Unwidersprochen ist Schultes „auch-mal-50-Stunden“-Idee
nicht geblieben. Dem Vernehmen nach ist der DGB-Chef mit
ihr bei den Einzelgewerkschaften auf strikte
Ablehnung
gestoßen, ja, er soll sich mit seinem
Vorstoß ins Abseits
gestellt und die
Gewerkschaften sogar entzweit
haben.
Was die IG Metall betrifft, so missversteht sie den
Vorsitzenden des Dachverbands einerseits absichtlich. Als
habe der für eine neue Regelarbeitszeit plädiert, gibt
sie sich wahnsinnig kämpferisch und kontert mit einem
entschiedenen ‚Mit uns nicht!‘ – ein Zurück zur
50-Stunden-Woche wird es mit uns nicht geben
.
Andererseits versteht sie ihn sehr gut, wenn sie
fortfährt, dass seine 50-Stunden-Woche auf tariflicher
Grundlage bei ihr selbstredend drin ist: Eine längere
Wochenarbeitszeit könne nur mit einem Freizeitausgleich
innerhalb einer festgelegten Frist geregelt werden.

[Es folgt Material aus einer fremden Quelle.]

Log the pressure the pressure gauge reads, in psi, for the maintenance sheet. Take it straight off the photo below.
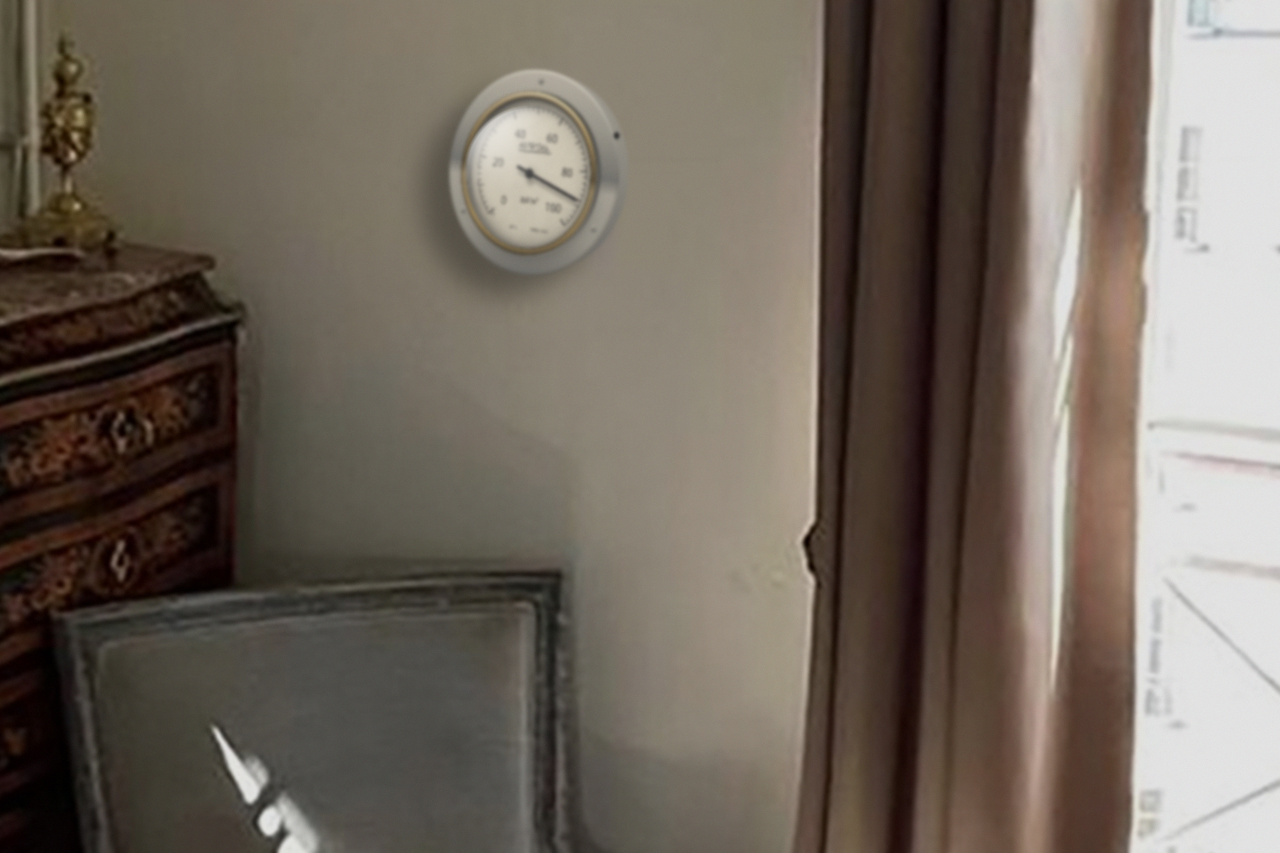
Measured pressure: 90 psi
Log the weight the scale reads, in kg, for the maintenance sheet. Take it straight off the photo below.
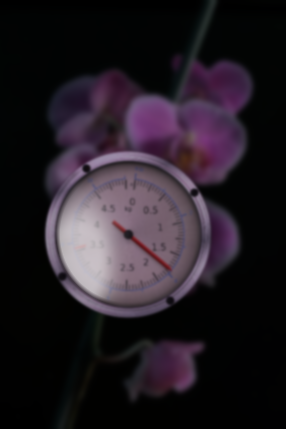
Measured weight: 1.75 kg
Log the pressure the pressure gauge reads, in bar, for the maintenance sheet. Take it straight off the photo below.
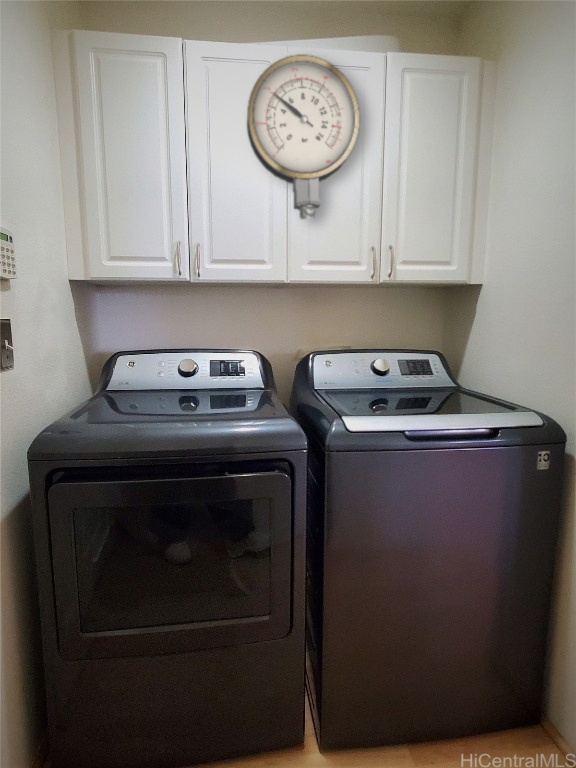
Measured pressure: 5 bar
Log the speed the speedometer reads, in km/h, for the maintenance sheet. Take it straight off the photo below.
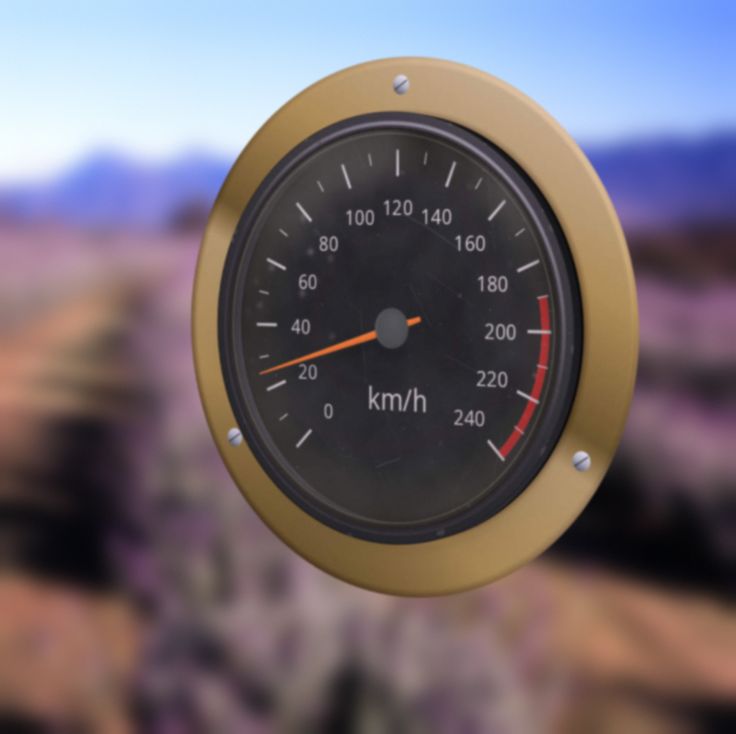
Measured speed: 25 km/h
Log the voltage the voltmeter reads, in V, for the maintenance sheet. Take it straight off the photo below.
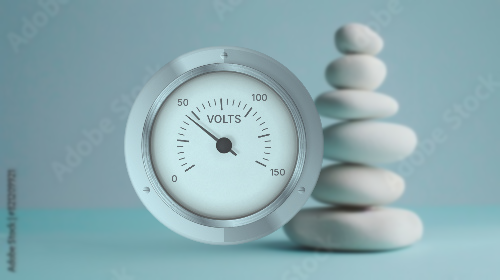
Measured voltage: 45 V
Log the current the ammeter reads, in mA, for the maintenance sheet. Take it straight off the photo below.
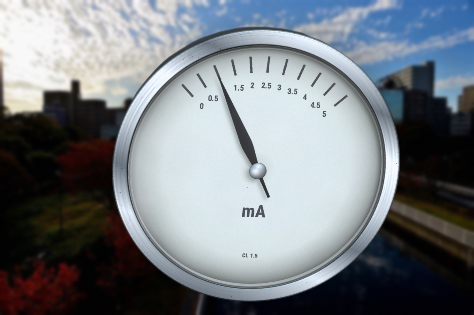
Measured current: 1 mA
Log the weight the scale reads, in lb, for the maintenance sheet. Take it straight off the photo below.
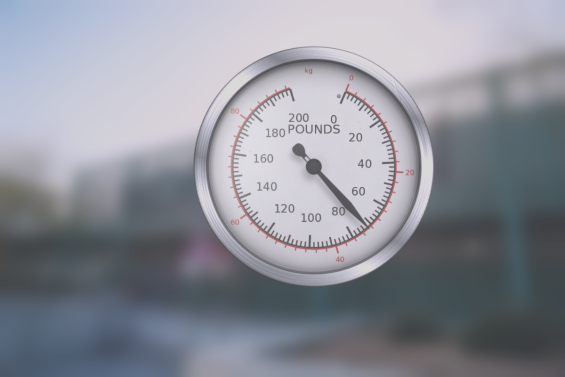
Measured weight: 72 lb
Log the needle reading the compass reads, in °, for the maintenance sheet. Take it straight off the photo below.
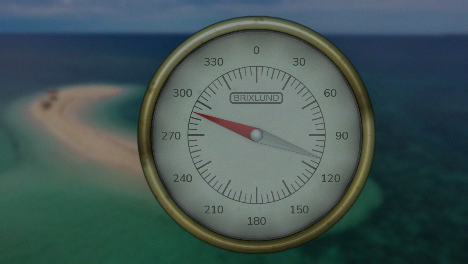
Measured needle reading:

Grundlage bleibt der Tarifvertrag zur
35-Stunden-Woche.
(Peters, FAZ,
23.5.) Auch die DAG gibt sich nicht erfreut von
Schultes Vorschlag. Sie will nämlich eine Tendenz zu
mehr Flexibilität in der Tarifpolitik
, die sie damit
erst schafft, bei den IT-Betrieben gern selbst
durchsetzen und den Rahmen, in dem sich die
Flexibilisierung vollziehen kann, schon regeln, damit
kein Wildwuchs entstehen kann.
(Issen, SZ, 23.5.) Aus Wildwuchs
wird nämlich nur durch einen gewerkschaftlich betreuten
Rahmen
eine geordnete Flexibilität, und im selben
Sinn kann auch die IG BCE mit maßgeschneiderten
Projektarbeitszeiten
aufwarten, die alle Freiheiten
in Sachen Arbeitszeit beinhalten. Auf einer
entscheidenden Einschränkung aber besteht diese
Gewerkschaft unbedingt:
„Entscheidend dabei ist, dass in drei Jahren die wöchentliche Normalarbeitszeit erreicht wird.“ (Schmoldt, HB, 23.5.)
Um Schultes Vorschlag als überflüssig
zu
entwerten, protzen die Spitzen der deutschen
Gewerkschaften damit, was mit ihnen schon jetzt alles
möglich und machbar ist und auch schon praktiziert wird.
Ganz ungeniert plaudern sie aus, wie all ihre im
Interesse der Beschäftigung
mühsam erkämpften
Arbeitszeitverkürzungen auf 37,5 oder 35 Wochenstunden
keinen Menschen haben eine Stunde weniger arbeiten
lassen, sondern einen Arbeitszeitmix erlaubt haben, bei
dem sich Mehrarbeit, Zwangspausen und Unterbeschäftigung
so harmonisch aneinanderreihen, dass sie sich irgendwann
nach ein paar Jahren rechnerisch glatt noch zu einer
festen Stundenzahl ausgleichen. Und genau damit, wie
überaus großzügig sie alle Bestimmungen ihrer diversen
Arbeitszeitregelungen auszuschöpfen bereit sind, wenn man
sie nur machen ließe, bieten sie sich und ihre Dienste
dann auch der IT-Branche an.
Mit seinem Vorwurf an die Adresse der Gewerkschaften, ihre Tarifpolitik sei überholt und ihr Erscheinungsbild in der Öffentlichkeit von Schematismus und mangelnder Flexibilität geprägt, zettelt Schulte so eine gewerkschaftsinterne Kontroverse an, die zeigt, wie modern dieser Verein schon längst ist: Während er die Tarifverträge an die Arbeitszeitbedürfnisse der New Economy anpassen will und seinen Gewerkschaften vorhält, mit ihren Arbeitszeitregelungen noch viel zu sehr die Tradition einer Schutzorganisation von Lohnabhängigen mitzuschleppen, winken die einfach ab – weil sie selbst die Arbeitszeitbedürfnisse der New Economy in ihren Tarifverträgen längst verwirklicht sehen!